■ WORK REQUIRED: Count the lines in the material below that contain the string "Paywall", treating case as significant. Reply with the number only.
**********
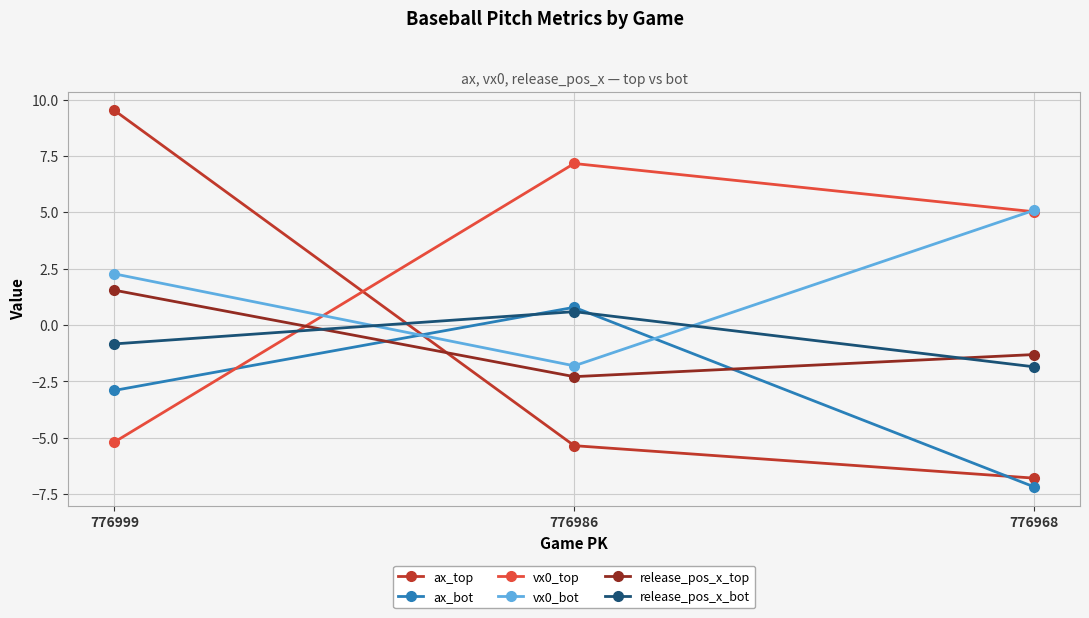

Between 776999 and 776986, which series saw the biggest shift?

ax_top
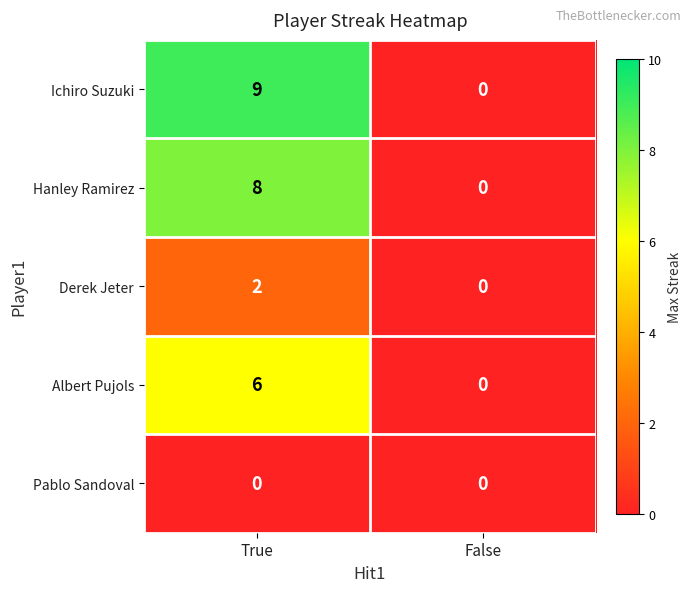

Which series changed the most between True and False?

Ichiro Suzuki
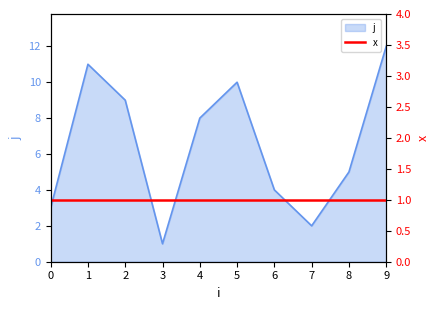

What is the difference between the maximum and minimum values?

11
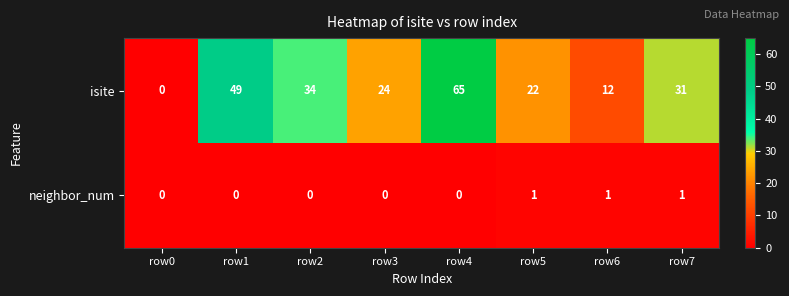

Which series has the largest range (max minus min)?

isite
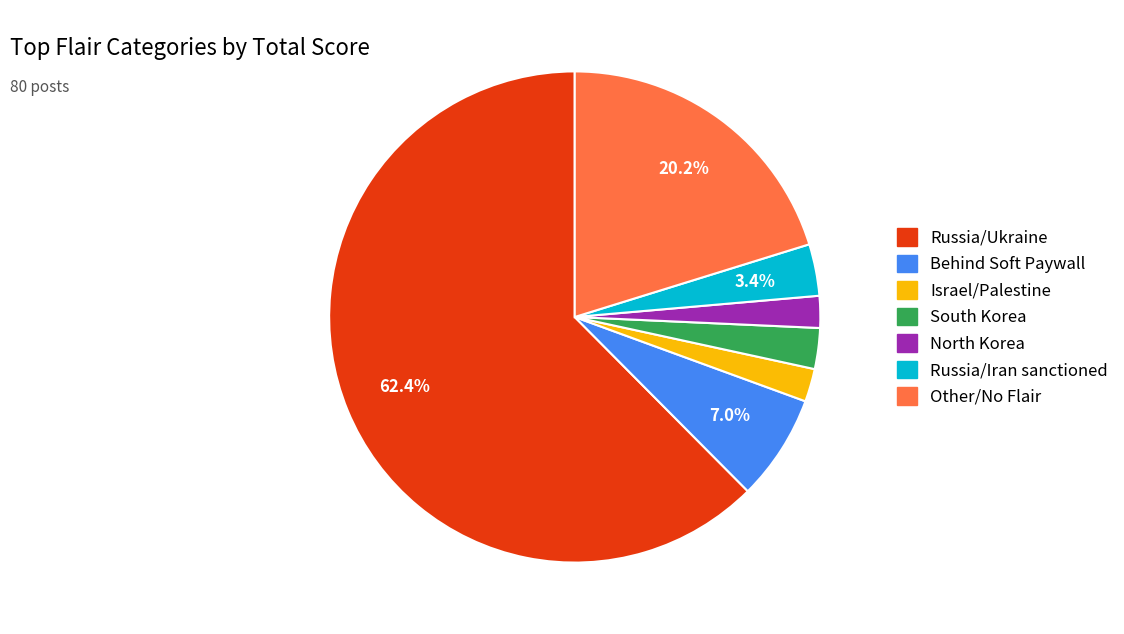

Which has a higher value, Behind Soft Paywall or South Korea?

Behind Soft Paywall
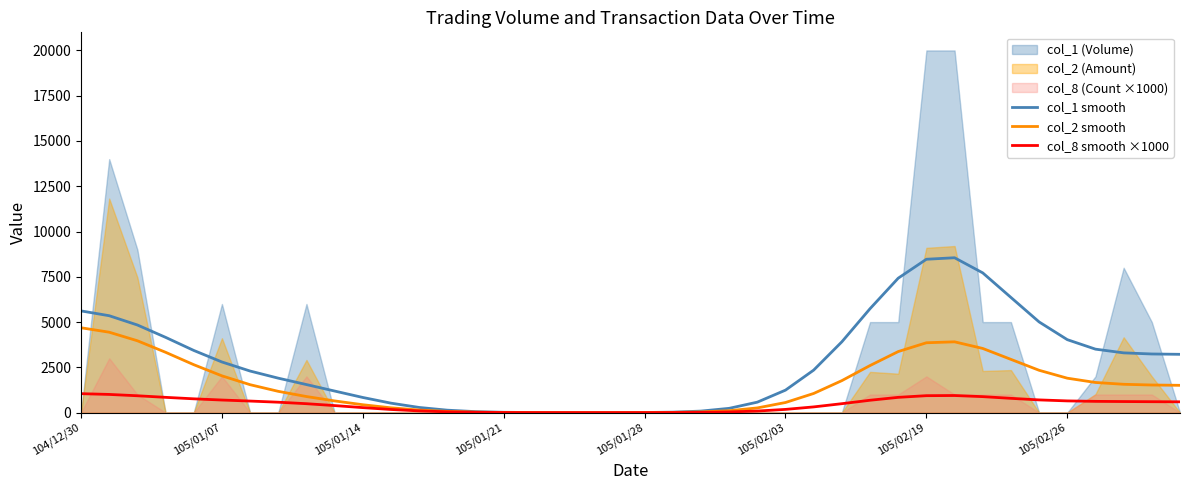

In col_1 smooth, how many points are lower than both neighbors (excluding endpoints)?

1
**********
■ RESPONSE FOR THIS EXERCISE: 2